Data excerpts
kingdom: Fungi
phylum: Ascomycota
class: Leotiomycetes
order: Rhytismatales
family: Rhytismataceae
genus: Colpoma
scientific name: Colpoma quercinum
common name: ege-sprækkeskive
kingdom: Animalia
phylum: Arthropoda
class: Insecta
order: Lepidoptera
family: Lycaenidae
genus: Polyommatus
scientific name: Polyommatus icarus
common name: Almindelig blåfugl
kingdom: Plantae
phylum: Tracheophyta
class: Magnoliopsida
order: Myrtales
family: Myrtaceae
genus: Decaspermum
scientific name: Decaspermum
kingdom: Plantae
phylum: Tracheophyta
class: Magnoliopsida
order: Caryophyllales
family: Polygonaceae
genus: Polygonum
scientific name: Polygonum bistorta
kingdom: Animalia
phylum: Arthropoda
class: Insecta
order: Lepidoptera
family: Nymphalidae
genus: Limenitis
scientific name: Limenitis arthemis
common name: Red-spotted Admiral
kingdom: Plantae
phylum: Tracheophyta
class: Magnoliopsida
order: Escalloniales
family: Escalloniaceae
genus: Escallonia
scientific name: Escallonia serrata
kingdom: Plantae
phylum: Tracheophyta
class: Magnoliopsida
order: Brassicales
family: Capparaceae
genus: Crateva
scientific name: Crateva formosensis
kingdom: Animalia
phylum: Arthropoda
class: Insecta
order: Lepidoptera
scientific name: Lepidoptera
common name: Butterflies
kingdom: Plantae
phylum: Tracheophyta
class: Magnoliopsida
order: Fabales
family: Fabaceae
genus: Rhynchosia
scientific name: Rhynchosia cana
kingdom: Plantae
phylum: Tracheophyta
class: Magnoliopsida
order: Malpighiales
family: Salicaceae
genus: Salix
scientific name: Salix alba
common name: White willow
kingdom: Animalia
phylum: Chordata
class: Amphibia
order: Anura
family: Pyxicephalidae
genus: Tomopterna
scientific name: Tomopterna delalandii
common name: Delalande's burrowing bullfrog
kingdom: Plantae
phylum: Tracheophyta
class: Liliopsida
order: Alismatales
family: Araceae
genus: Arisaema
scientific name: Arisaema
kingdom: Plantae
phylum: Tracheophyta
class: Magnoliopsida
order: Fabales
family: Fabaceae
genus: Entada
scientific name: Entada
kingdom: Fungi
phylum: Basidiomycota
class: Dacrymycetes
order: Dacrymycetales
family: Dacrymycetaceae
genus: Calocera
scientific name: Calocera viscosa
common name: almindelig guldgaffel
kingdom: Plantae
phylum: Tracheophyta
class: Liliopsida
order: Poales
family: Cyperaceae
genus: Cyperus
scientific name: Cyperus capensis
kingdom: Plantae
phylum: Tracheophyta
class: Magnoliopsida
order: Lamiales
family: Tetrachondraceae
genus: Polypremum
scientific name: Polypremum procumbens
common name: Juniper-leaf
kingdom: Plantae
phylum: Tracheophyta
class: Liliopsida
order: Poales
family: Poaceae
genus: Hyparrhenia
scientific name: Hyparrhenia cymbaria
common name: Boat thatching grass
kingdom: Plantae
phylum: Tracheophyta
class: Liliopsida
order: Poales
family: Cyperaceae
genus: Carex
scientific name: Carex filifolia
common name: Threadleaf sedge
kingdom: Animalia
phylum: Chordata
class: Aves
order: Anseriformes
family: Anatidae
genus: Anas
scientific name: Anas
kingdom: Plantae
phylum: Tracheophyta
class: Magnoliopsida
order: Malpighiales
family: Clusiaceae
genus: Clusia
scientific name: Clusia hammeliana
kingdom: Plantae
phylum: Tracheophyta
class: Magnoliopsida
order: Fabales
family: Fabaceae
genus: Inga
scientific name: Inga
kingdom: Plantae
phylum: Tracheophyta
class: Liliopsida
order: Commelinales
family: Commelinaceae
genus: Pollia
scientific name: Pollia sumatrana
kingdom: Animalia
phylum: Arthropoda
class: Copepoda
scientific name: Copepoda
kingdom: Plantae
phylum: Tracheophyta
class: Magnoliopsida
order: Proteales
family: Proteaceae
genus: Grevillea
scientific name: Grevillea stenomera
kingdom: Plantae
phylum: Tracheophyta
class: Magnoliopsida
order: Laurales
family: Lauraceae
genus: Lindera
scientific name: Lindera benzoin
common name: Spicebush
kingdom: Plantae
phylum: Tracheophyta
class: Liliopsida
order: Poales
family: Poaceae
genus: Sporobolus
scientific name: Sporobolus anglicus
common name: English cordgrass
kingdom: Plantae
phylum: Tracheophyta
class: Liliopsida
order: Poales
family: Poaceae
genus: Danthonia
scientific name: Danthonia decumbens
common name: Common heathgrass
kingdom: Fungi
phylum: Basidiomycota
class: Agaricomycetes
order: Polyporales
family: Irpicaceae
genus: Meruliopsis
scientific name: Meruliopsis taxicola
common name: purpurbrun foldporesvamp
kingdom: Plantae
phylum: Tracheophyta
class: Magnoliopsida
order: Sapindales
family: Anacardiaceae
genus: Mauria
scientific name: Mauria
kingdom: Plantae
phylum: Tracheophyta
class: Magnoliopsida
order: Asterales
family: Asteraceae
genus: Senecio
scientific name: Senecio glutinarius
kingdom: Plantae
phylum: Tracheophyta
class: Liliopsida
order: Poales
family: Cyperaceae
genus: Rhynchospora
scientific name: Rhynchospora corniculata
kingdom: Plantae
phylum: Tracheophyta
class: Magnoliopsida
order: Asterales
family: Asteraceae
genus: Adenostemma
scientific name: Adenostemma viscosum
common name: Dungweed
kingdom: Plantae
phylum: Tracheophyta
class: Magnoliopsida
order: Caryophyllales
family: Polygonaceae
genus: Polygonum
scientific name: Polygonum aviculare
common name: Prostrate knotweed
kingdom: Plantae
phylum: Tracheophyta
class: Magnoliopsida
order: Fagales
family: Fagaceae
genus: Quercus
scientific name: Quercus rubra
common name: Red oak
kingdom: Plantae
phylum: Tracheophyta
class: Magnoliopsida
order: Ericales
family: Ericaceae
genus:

## JOB:
Could you reproduce the entries above word for word, starting from the very first line and ending with the line that contains "genus: Limenitis", with both of those lines included?

## WRITTEN ANSWER:
kingdom: Fungi
phylum: Ascomycota
class: Leotiomycetes
order: Rhytismatales
family: Rhytismataceae
genus: Colpoma
scientific name: Colpoma quercinum
common name: ege-sprækkeskive
kingdom: Animalia
phylum: Arthropoda
class: Insecta
order: Lepidoptera
family: Lycaenidae
genus: Polyommatus
scientific name: Polyommatus icarus
common name: Almindelig blåfugl
kingdom: Plantae
phylum: Tracheophyta
class: Magnoliopsida
order: Myrtales
family: Myrtaceae
genus: Decaspermum
scientific name: Decaspermum
kingdom: Plantae
phylum: Tracheophyta
class: Magnoliopsida
order: Caryophyllales
family: Polygonaceae
genus: Polygonum
scientific name: Polygonum bistorta
kingdom: Animalia
phylum: Arthropoda
class: Insecta
order: Lepidoptera
family: Nymphalidae
genus: Limenitis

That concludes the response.